After "gets control, it tries to match from position 1." "matches" R "at position 1. If the matching fails, it looks forward to the available status, control to ". *? ", By ". *?" Take a character, match the "R" at position 1, and then give the control to the "at the end of the regular expression.

After "gets control, it tries to match from position 2." "matches" e "at position 1. If the matching fails, it looks forward for the available status, repeat the above process until *?" Match "x", and then give the control to the "at the end of the regular expression.

After "gets control, it tries to match from position 6." "matches the last" "of the string, and the match is successful.


At this time, the entire regular expression matches successfully, where ". *?" The matching content is "Regex", and the matching process carries out five backtracking operations.

Full text link:
Regular Expression basics-

Thanks to the original author

Contact Us

The content source of this page is from Internet, which doesn't represent Alibaba Cloud's opinion; products and services mentioned on that page don't have any relationship with Alibaba Cloud.
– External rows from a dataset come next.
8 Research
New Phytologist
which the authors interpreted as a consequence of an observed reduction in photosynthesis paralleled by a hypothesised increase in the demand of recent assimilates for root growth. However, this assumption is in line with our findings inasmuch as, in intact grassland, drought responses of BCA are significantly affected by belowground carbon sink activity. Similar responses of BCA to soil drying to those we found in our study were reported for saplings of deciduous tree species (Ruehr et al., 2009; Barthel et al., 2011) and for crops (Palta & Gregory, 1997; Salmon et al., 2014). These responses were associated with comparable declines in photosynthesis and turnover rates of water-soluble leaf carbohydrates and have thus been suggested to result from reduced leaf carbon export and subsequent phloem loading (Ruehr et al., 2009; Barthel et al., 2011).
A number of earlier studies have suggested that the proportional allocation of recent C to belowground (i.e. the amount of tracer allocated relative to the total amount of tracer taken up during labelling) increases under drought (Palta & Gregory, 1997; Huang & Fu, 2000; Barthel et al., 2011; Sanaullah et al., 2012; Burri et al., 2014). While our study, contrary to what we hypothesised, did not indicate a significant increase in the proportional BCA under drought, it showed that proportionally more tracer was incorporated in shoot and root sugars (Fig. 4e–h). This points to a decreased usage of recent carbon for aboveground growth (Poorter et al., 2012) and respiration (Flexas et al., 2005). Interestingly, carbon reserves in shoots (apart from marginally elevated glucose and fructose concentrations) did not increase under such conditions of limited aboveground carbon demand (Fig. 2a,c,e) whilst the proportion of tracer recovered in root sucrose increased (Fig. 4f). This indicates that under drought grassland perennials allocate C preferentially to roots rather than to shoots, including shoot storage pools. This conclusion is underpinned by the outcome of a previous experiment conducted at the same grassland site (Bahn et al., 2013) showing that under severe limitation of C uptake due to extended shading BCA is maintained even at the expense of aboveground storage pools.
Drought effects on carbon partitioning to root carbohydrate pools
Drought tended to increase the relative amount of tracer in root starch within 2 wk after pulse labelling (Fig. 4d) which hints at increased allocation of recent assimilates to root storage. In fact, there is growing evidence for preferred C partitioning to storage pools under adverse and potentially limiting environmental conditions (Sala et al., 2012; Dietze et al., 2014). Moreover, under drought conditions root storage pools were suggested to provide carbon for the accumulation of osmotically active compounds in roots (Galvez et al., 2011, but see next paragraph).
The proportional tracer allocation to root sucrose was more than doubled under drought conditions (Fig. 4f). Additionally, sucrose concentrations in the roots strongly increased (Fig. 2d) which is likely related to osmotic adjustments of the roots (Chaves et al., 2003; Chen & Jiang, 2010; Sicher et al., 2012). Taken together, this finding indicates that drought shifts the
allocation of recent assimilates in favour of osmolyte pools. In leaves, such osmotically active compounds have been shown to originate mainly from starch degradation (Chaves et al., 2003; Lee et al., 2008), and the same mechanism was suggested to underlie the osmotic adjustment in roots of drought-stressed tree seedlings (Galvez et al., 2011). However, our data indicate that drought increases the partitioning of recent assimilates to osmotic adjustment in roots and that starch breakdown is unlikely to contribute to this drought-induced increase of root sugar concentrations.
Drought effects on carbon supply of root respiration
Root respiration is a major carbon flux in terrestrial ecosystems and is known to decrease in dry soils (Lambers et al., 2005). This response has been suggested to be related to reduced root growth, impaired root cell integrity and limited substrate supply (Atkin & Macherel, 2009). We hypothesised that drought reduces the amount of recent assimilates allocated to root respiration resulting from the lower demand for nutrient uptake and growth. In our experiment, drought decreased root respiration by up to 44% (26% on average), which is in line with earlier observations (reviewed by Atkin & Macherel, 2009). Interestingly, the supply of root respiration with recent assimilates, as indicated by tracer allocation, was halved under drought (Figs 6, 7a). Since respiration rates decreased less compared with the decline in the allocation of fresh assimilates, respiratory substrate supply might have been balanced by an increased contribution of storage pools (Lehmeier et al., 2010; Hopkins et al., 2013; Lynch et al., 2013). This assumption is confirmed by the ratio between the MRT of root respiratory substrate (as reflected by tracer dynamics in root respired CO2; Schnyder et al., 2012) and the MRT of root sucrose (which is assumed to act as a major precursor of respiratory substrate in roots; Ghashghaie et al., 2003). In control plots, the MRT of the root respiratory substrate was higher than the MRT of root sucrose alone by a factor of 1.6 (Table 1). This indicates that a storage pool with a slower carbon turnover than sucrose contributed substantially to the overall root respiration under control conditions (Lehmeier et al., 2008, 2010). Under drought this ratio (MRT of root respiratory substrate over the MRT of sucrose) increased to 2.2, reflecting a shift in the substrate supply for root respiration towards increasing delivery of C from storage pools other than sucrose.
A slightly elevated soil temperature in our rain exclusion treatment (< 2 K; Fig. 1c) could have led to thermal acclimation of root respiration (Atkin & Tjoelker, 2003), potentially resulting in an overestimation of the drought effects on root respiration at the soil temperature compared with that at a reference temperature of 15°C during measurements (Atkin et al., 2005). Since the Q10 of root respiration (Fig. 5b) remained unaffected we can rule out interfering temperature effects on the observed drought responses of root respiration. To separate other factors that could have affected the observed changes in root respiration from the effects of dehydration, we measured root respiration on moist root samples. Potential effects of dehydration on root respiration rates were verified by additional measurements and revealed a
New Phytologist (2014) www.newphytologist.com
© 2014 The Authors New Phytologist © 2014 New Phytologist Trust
If the content of the page makes you feel confusing, please write us an email, we will handle the problem within 5 days after receiving your email.

If you find any instances of plagiarism from the community, please send an email to: info-contact@alibabacloud.com and provide relevant evidence. A staff member will contact you within 5 working days.

A Free Trial That Lets You Build Big!

Start building with 50+ products and up to 12 months usage for Elastic Compute Service

  • Sales Support

    1 on 1 presale consultation

  • After-Sales Support

    24/7 Technical Support 6 Free Tickets per Quarter Faster Response

  • Alibaba Cloud offers highly flexible support services tailored to meet your exact needs.